### Document segment
On 9/18/25 3:19 AM, Paul Eggert wrote:
I also see that (at least on my machine) changing the xattrs does not affect the file's modification or change times

Well *that's* weird. I would not expect the system calls to do that. This whole xattr business is a bit of an undocumented zoo, I'm afraid.

Hmm looks like my bad here, trying this now the "change" time stamp is being updated by changes to the xattrs (or ACLs too). (Interestingly, it effects the timestamp on both files hardlinked to the same inode, but maybe that's obvious to everyone else.) Code:
touch foo ; sleep 1 ; setfattr -n user.creator -v bar foo ; stat foo

I'm happy to have been wrong in this case, as this simplifies both the apparent issues and the potential solutions. As far as I can tell, a change to any one of the attributes that can be included with the --preserve flag will result in a new "change" timestamp, and so I don't think there's any need to look beyond the most intuitive implementation of the --update=older option: If the timestamps on the target are newer than the timestamps on the source, don't do anything.

If I add --no-preserve=mode to the command, this does prevent the extra call to chmod, but adding --no-preserve=xattr still results in a call to chmod, which seems odd based on your explanation.

I've lost context. How do you reproduce the bug? I just now tried "cp -p --no-preserve=mode --no-preserve=xattr abc def" on two files in /tmp on Ubuntu 25.04, and saw no call to chmod, just to fsetxattr with "system.posix_acl_access". The "abc" file was permission 0664 and my umask was 002.

Sorry, yes, it got a little abstract. I'm only seeing extra calls to chmod being applied to directories, so the point here was simply that the call to chmod is not being triggered by --preserve=xattr, and so I don't think we need to worry about xattrs for this problem. The chmod I'm refering to should be reproducible like this:
mkdir foo
mkdir bar
cp --recursive --preserve=mode --update=older --target-directory="./bar" "foo" strace cp --recursive --preserve=mode --update=older --target-directory="./bar" "foo"

I finally learned how to use gdb correctly, and so I can say that the call to chmod seems to originate here: https://github.com/coreutils/coreutils/blob/master/src/copy.c#L2691 , i.e., near the end of the copy_internal function in copy.c, where several attributes are copied as needed. Interestingly, just a few lines before that, before the corresponding block for preserving the ownership, there is already the comment /* Avoid calling chown if we know it's not necessary.  */ , so it seems reasonable that the behavior of preserving the mode should be the same.

### Dataset rows
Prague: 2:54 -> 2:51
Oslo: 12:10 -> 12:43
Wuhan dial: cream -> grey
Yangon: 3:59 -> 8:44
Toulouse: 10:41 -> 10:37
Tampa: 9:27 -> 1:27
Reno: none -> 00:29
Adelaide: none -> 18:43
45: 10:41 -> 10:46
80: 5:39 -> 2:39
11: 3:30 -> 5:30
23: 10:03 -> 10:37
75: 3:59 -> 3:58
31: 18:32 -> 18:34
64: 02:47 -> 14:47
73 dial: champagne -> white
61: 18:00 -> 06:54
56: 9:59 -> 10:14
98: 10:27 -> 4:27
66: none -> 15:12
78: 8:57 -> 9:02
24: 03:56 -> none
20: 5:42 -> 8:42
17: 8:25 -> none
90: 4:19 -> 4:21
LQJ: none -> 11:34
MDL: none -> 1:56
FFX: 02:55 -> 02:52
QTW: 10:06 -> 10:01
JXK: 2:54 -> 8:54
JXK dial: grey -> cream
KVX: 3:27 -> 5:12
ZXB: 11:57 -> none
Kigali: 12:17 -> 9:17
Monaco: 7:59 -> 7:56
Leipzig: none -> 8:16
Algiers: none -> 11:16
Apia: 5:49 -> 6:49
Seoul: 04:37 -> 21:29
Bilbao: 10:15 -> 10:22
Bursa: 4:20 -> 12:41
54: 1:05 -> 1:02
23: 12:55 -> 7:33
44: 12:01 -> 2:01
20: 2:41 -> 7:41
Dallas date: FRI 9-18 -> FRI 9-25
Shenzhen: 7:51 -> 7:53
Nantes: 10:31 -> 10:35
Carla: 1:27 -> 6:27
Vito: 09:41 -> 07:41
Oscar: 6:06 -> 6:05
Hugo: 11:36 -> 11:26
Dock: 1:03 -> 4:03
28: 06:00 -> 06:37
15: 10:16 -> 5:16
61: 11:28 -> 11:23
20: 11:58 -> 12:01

### Tasks and exercises
1: According to the cp thread, in which function does the call to chmod seem to originate?
2: Hand back the passage of the cp thread starting with "I'm happy to" and going on through "don't do anything.".
The entries aren't needed for anything here.

### Expected responses
1: Near the end of the copy_internal function in copy.c.

2:
I'm happy to have been wrong in this case, as this simplifies both the apparent issues and the potential solutions. As far as I can tell, a change to any one of the attributes that can be included with the --preserve flag will result in a new "change" timestamp, and so I don't think there's any need to look beyond the most intuitive implementation of the --update=older option: If the timestamps on the target are newer than the timestamps on the source, don't do anything.